== EXTRACTED ENTRIES ==
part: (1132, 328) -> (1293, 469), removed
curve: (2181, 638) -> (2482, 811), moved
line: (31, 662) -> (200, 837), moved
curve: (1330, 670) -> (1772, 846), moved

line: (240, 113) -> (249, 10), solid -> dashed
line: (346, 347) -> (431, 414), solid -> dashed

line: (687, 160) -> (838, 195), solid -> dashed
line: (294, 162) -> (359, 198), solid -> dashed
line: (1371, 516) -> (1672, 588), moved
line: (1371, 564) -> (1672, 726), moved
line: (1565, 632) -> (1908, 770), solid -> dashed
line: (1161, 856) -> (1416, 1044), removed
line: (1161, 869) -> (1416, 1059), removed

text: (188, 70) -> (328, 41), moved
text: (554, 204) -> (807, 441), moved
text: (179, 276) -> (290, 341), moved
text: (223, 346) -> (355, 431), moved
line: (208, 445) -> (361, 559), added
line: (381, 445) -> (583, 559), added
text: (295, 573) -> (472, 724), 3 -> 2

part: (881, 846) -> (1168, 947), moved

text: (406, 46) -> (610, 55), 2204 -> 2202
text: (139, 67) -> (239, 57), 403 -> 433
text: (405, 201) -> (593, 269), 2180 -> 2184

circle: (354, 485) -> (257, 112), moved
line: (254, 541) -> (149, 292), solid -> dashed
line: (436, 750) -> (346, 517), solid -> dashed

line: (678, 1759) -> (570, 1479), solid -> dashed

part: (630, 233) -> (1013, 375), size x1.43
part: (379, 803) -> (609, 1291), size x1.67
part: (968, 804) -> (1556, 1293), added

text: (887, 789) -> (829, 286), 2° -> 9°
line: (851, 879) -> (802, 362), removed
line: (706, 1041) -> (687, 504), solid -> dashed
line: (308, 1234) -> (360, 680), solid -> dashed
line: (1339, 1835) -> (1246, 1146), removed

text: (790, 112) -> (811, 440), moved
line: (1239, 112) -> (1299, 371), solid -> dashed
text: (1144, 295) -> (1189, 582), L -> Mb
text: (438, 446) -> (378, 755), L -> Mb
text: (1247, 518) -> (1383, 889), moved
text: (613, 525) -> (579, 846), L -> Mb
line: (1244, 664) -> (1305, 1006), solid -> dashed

== WHAT YOU SHOULD DO ==
Starting at the line that has "line: (687, 160)" in the records above, restate word for word every line until the one that has "text: (1144, 295) -> (1189, 582), L -> Mb", and include that one as well.

== REPLY TO THE TASK ==
line: (687, 160) -> (838, 195), solid -> dashed
line: (294, 162) -> (359, 198), solid -> dashed
line: (1371, 516) -> (1672, 588), moved
line: (1371, 564) -> (1672, 726), moved
line: (1565, 632) -> (1908, 770), solid -> dashed
line: (1161, 856) -> (1416, 1044), removed
line: (1161, 869) -> (1416, 1059), removed

text: (188, 70) -> (328, 41), moved
text: (554, 204) -> (807, 441), moved
text: (179, 276) -> (290, 341), moved
text: (223, 346) -> (355, 431), moved
line: (208, 445) -> (361, 559), added
line: (381, 445) -> (583, 559), added
text: (295, 573) -> (472, 724), 3 -> 2

part: (881, 846) -> (1168, 947), moved

text: (406, 46) -> (610, 55), 2204 -> 2202
text: (139, 67) -> (239, 57), 403 -> 433
text: (405, 201) -> (593, 269), 2180 -> 2184

circle: (354, 485) -> (257, 112), moved
line: (254, 541) -> (149, 292), solid -> dashed
line: (436, 750) -> (346, 517), solid -> dashed

line: (678, 1759) -> (570, 1479), solid -> dashed

part: (630, 233) -> (1013, 375), size x1.43
part: (379, 803) -> (609, 1291), size x1.67
part: (968, 804) -> (1556, 1293), added

text: (887, 789) -> (829, 286), 2° -> 9°
line: (851, 879) -> (802, 362), removed
line: (706, 1041) -> (687, 504), solid -> dashed
line: (308, 1234) -> (360, 680), solid -> dashed
line: (1339, 1835) -> (1246, 1146), removed

text: (790, 112) -> (811, 440), moved
line: (1239, 112) -> (1299, 371), solid -> dashed
text: (1144, 295) -> (1189, 582), L -> Mb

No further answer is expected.